I just read book from problogger.net. The author made a good and well known point that you should know your visitors. He provide many questions you should ask your self or even maybe directly your visitors. I am curious how can you use answer from each question. Take a look at question and how would you use informations from each question to develop your site? • What are they called? • Who do they think they are? • Who are they really? • Who do they want to be? • Who do they like? • Who don’t they like? • Who is their peer group? • Who do they not identify with? • What are their beliefs? • Where do they live? • Where do they work? • Where do they learn? • Where do they want to be? • What are their needs? • How old are they? • How youthful do they act? • How conservative are they? • What are their driving ambitions? • What are their wants and needs? • What are their pleasures? • What are their pains? • What do they love? • What do they hate?
Can you really afford to waste time on-to finding out such information from them? Plus, if you know that much about them, then should they be called 'visitors' or 'friends'?
haha - I've got a lot of sympathy with this, plus the original post reminds me of meetings I've sat through in a past life in 'conventional advertising' where a committee has decided that the typical customer for company xyz is called Rebecca, lives in Hove, likes Girls Aloud more than the Saturdays and is a size 14. So that's who we're going to pitch car insurance to
Was it written by Darren Rouse, the owner of ProBlogger.net? He is big on polling and providing content people are interested in. Getting to know your visitors is a big advantage when a comes to offering products to them. I'm a big believer in email marketing and building relationships and certainly social bookmarking and blogging has become a large part of that as well.
You shouldn't know everything about other people. That's personal. Plus you shouldn't always please the customer. Sometimes they might walk all over your dignity. Agreeing with such people isn't being a good salesman. It's being a little puppet. Such customers are not worth your time.
the only way to know that much about someone is to get them to join your list by offering them something and then asking them, which isn't necessarily a bad idea. its a good way to make one time customers, customers for life and maby even partners.

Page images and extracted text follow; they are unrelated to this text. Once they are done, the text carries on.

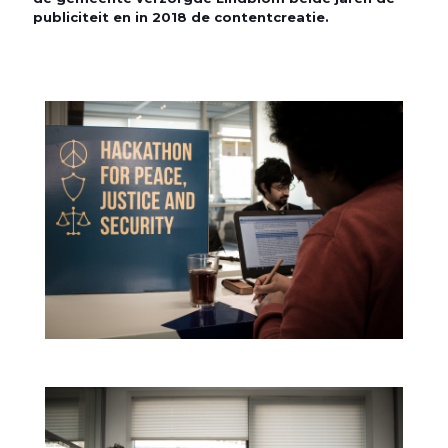
publiciteit en in 2018 de contentcreatie.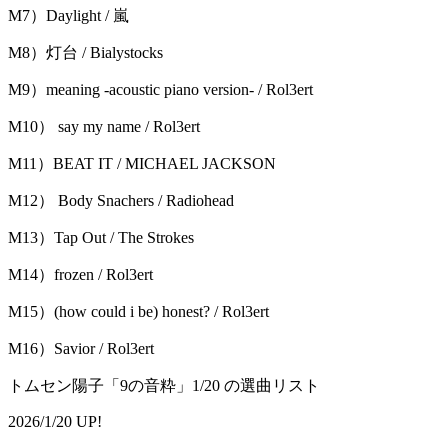
M7）Daylight / 嵐
M8）灯台 / Bialystocks
M9）meaning -acoustic piano version- / Rol3ert
M10） say my name / Rol3ert
M11）BEAT IT / MICHAEL JACKSON
M12） Body Snachers / Radiohead
M13）Tap Out / The Strokes
M14）frozen / Rol3ert
M15）(how could i be) honest? / Rol3ert
M16）Savior / Rol3ert
トムセン陽子「9の音粋」1/20 の選曲リスト
2026/1/20 UP!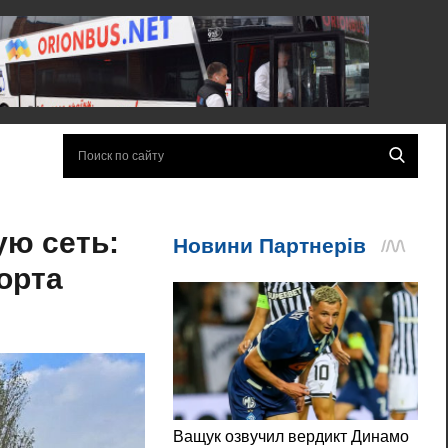
ую сеть:
орта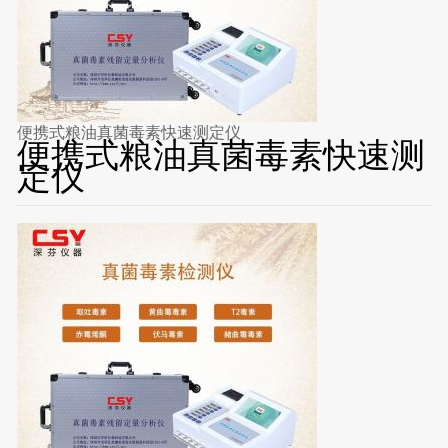
便携式粮油真菌毒素快速测定仪
便携式粮油真菌毒素快速测
定仪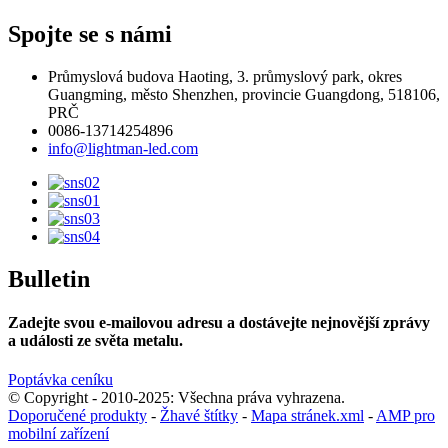
Spojte se s námi
Průmyslová budova Haoting, 3. průmyslový park, okres
Guangming, město Shenzhen, provincie Guangdong, 518106,
PRČ
0086-13714254896
info@lightman-led.com
Bulletin
Zadejte svou e-mailovou adresu a dostávejte nejnovější zprávy
a události ze světa metalu.
Poptávka ceníku
© Copyright - 2010-2025: Všechna práva vyhrazena.
Doporučené produkty
-
Žhavé štítky
-
Mapa stránek.xml
-
AMP pro
mobilní zařízení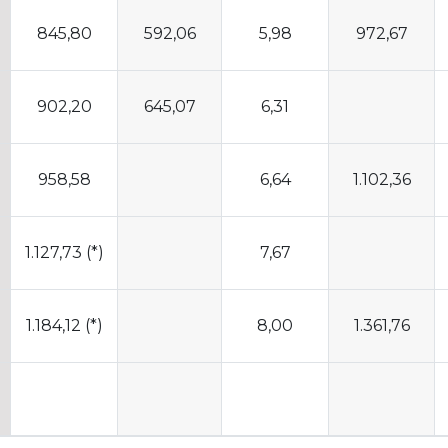
845,80
592,06
5,98
972,67
902,20
645,07
6,31
958,58
6,64
1.102,36
1.127,73 (*)
7,67
1.184,12 (*)
8,00
1.361,76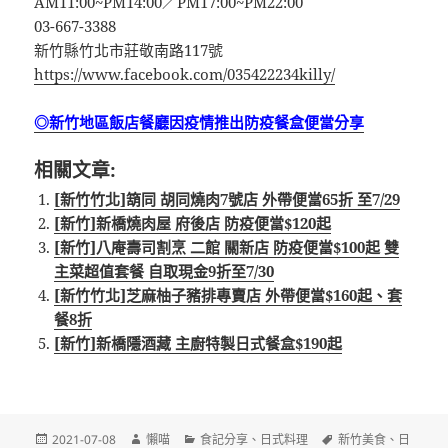
AM11:00~PM14:00／PM17:00~PM22:00
03-667-3388
新竹縣竹北市莊敬南路117號
https://www.facebook.com/035422234killy/
◎新竹地區飯店餐廳因疫情推出防疫餐盒便當分享
相關文章:
[新竹竹北]箶同 胡同燒肉7號店 外帶便當65折 至7/29
[新竹]新橋燒肉屋 府後店 防疫便當$120起
[新竹]八庵壽司割烹 二館 關新店 防疫便當$100起 雙
主菜超值套餐 自取現金9折至7/30
[新竹竹北]芝麻柚子豬排專賣店 外帶便當$160起、套
餐8折
[新竹]新橋隱酒藏 主廚特製日式餐盒$190起
發
作
分
標
2021-07-08
懶喵
食記分享
、
日式料理
新竹美食
、
日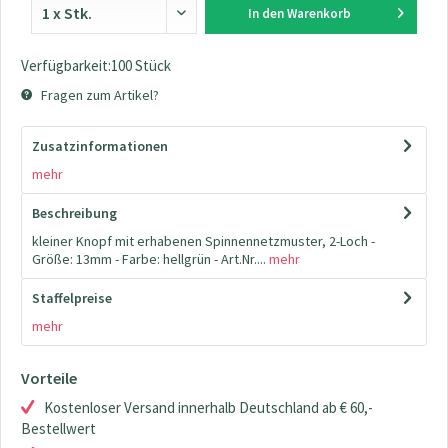
In den
Warenkorb
Verfügbarkeit:100 Stück
Fragen zum Artikel?
Zusatzinformationen
mehr
Beschreibung
kleiner Knopf mit erhabenen Spinnennetzmuster, 2-Loch -
Größe: 13mm - Farbe: hellgrün - Art.Nr....
mehr
Staffelpreise
mehr
Vorteile
Kostenloser Versand innerhalb Deutschland ab € 60,-
Bestellwert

What you should have is an ideal visitor. This is your target market. Some marketing textbooks tell you that you should have an ideal person in mind. You should know how his or her typical day is. What you expect his/her job to be, how many kids in the family, etc... If you don't have a good idea on who you're targeting your message to, someone else might get it and interpret it differently.

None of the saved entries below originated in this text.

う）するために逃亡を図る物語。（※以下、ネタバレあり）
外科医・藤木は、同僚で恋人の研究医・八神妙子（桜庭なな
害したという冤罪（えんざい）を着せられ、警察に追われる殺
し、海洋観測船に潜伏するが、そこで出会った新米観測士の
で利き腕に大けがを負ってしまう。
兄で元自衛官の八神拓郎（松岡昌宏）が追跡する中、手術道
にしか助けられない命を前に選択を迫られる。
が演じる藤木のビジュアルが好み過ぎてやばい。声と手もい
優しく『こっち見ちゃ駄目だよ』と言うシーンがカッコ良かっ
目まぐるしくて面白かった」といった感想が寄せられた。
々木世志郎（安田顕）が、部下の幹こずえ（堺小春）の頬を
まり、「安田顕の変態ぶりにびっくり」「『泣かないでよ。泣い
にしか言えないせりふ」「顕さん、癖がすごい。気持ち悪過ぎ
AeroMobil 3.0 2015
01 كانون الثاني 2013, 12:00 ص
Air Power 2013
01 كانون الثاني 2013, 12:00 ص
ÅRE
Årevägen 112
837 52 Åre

Researches are always started by questions. And you may want to see this article: Start Research by Asking Questions. Thanks for sharing.

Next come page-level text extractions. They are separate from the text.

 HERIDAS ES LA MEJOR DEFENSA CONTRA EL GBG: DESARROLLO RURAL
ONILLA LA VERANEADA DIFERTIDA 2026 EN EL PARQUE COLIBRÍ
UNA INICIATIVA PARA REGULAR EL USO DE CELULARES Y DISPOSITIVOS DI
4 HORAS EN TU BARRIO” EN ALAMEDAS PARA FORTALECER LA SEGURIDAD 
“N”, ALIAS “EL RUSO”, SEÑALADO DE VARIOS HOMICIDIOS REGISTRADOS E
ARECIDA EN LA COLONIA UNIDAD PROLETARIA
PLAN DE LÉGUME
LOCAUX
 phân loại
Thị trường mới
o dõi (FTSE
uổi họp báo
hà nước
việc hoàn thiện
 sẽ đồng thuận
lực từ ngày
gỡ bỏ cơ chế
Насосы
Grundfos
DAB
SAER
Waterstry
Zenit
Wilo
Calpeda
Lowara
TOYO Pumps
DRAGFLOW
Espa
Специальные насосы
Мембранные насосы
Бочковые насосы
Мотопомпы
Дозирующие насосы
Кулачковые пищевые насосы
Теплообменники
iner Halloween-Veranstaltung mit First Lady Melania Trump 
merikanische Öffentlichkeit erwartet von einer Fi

If they click on my ads, and they stay at my sites for X number of minutes, that's all I care about. I don't need to ask them any of those questions. They are irrelevant.
I don't think that answering those questions is going to waste hours of time. In fact it could save you time in the long run. You won't know all the answers, but those you do know you should use to your full advantage. It only takes a few minutes of brainstorming to come up with the basics. I think ProBlogger is trying to make the point that we simply don't consider many of those questions - and we really should take a few minutes to do so.
If you are building a list it is important to try to build relationships with these people. However, I agree with the points that all of this information is probably not needed. To me it is more important to help people and find out what I can provide for them from a business perspective. This leads to a satistfied customer and more money in my pocket. It becomes a win win situation for both parties involved. I do not need or want to know everything about my visitors.
Yes, I agree with you. Take advantage form the powerful of email marketing. Rather than wasting your time asking yourself about those questions, you should ask the visitor by yourself.
This is a general concept but many people ignre it. It happen on everyway, not only your visitor, but your famil, your friend, your client and everyone surroundding you....This is relationship management
Not really worth answering any of those questions, unless that 'visitor' of your site, DDoSs it very often.
I think the sole purpose of asking those questions was to make you, the reader, think that he - who asked the questions - is a professional. In my opinion, when it comes to internet marketing, all I have to do is to bring my website on the number one spot in the search engines, for the keyword that is the most relevant to my content.